Closed LYCEXE closed 1 week ago
请问你获得这个问题的答案了吗?
The single-scale patch-based sampling strategy, which composes the entire image by moving patches, has certain drawbacks, especially when the stride is large, leading to noticeable checkerboard artifacts. Therefore, in practice, we use smaller strides and multiple scales to avoid checkerboard artifacts. Additionally, we perform multiple multi-scale fusions on the intermediate samples xt in the diffusion model, rather than just one fusion, which improves image quality as shown in Figure 10. Moreover, using blocks of three scales is not essential; combining blocks of two different sizes usually performs better than using a single scale.

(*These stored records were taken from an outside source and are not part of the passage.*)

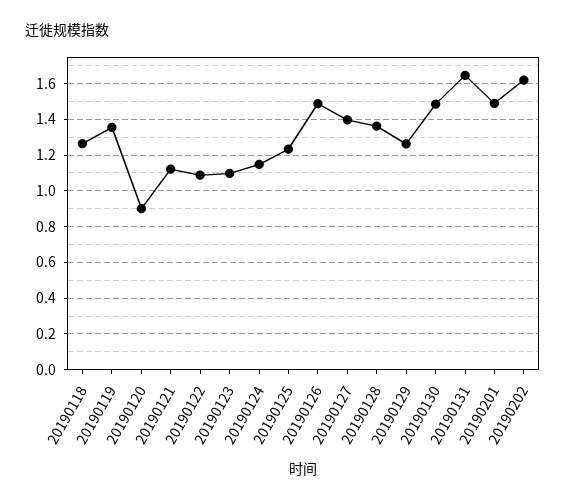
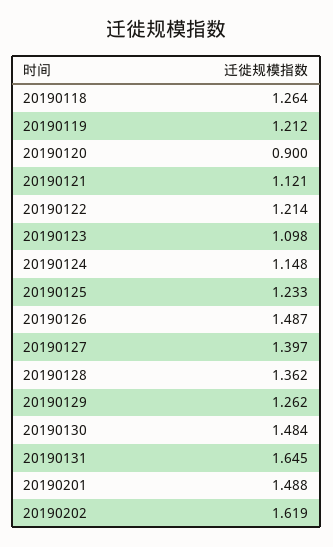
  {
    "20190118": 1.264,
-   "20190119": 1.35,
+   "20190119": 1.212,
    "20190120": 0.9,
    "20190121": 1.121,
-   "20190122": 1.1,
+   "20190122": 1.214,
    "20190123": 1.098,
    "20190124": 1.148,
    "20190125": 1.233,
    "20190126": 1.487,
    "20190127": 1.397,
    "20190128": 1.362,
    "20190129": 1.262,
    "20190130": 1.484,
    "20190131": 1.645,
    "20190201": 1.488,
    "20190202": 1.619
  }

The single-scale patch-based sampling strategy, which composes the entire image by moving patches, has certain drawbacks, especially when the stride is large, leading to noticeable checkerboard artifacts. Therefore, in practice, we use smaller strides and multiple scales to avoid checkerboard artifacts. Additionally, we perform multiple multi-scale fusions on the intermediate samples xt in the diffusion model, rather than just one fusion, which improves image quality as shown in Figure 10. Moreover, using blocks of three scales is not essential; combining blocks of two different sizes usually performs better than using a single scale.

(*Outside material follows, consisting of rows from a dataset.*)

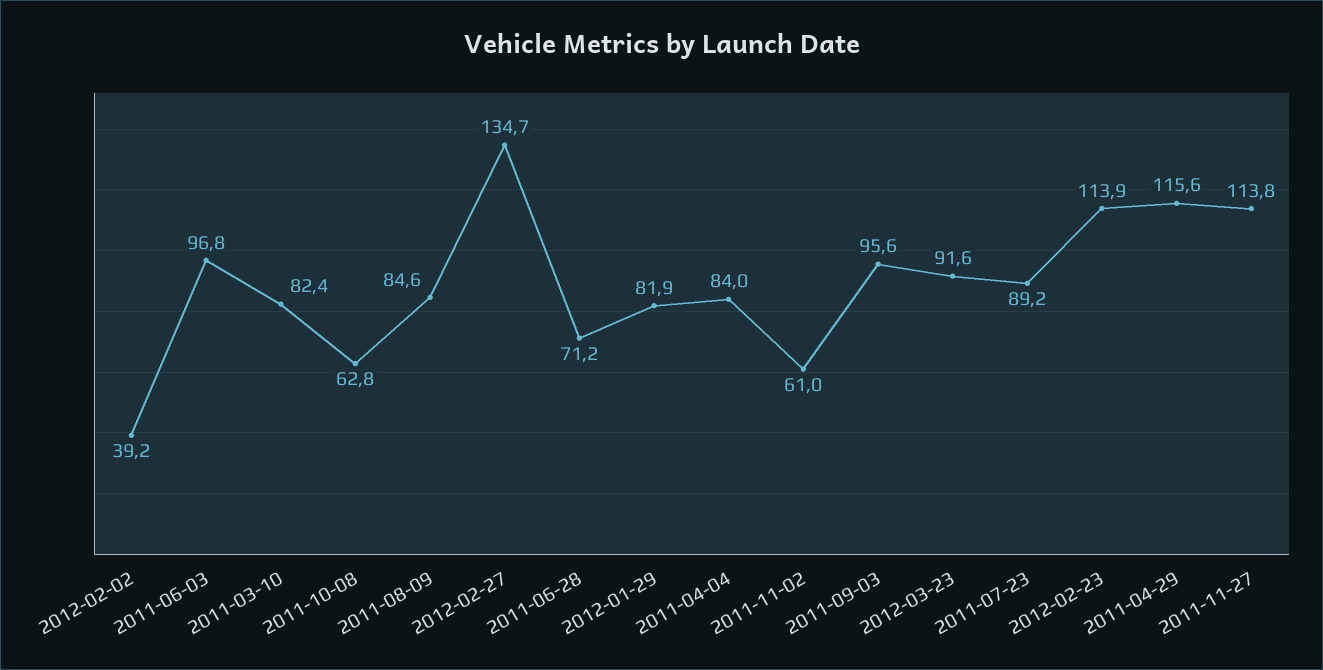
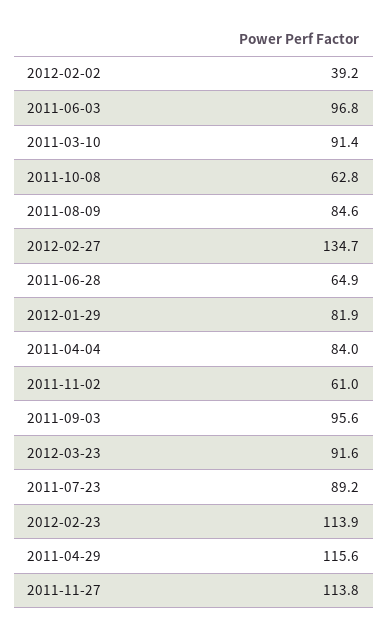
  {
    "2012-02-02": 39.2,
    "2011-06-03": 96.8,
-   "2011-03-10": 82.4,
+   "2011-03-10": 91.4,
    "2011-10-08": 62.8,
    "2011-08-09": 84.6,
    "2012-02-27": 134.7,
-   "2011-06-28": 71.2,
+   "2011-06-28": 64.9,
    "2012-01-29": 81.9,
    "2011-04-04": 84,
    "2011-11-02": 61,
    "2011-09-03": 95.6,
    "2012-03-23": 91.6,
    "2011-07-23": 89.2,
    "2012-02-23": 113.9,
    "2011-04-29": 115.6,
    "2011-11-27": 113.8
  }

Thanks for your reply. But in the actual inference process, the sampling strategy based on single-scale patches composes the entire image without moving patches. In the denoising process of the diffusion model, the model's noise prediction for each patch is usually only related to the intra-patch information. Therefore, moving blocks does cause checkerboard artifacts. This phenomenon is usually caused by inconsistent denoising levels in different areas. Even if multi-scale fusion is not used, checkerboard artifacts are usually not caused if the patch segmentation is kept unchanged. In fact, the most common phenomenon is the artifact at the junction of patches.
The method of constructing the entire image by moving patchs mainly refers to WeatherDiffusion [TPAMI 2023]. To address the smoothness at the junctions of non-overlapping blocks, WeatherDiffusion involves moving and averaging the blocks to form the whole image. Therefore, we attempt to mitigate this issue by reducing the stride and using multiple scales.
I would like to ask how to understand “uneven overlapping” in the conventional patch-based sampling strategy. In other tasks, I did not find the checkerboard artifacts shown in the paper in the conventional patch-based sampling strategy. In addition, if the conventional patch-based sampling strategy has checkerboard artifacts, why can the multi-scale method proposed in this paper solve this problem?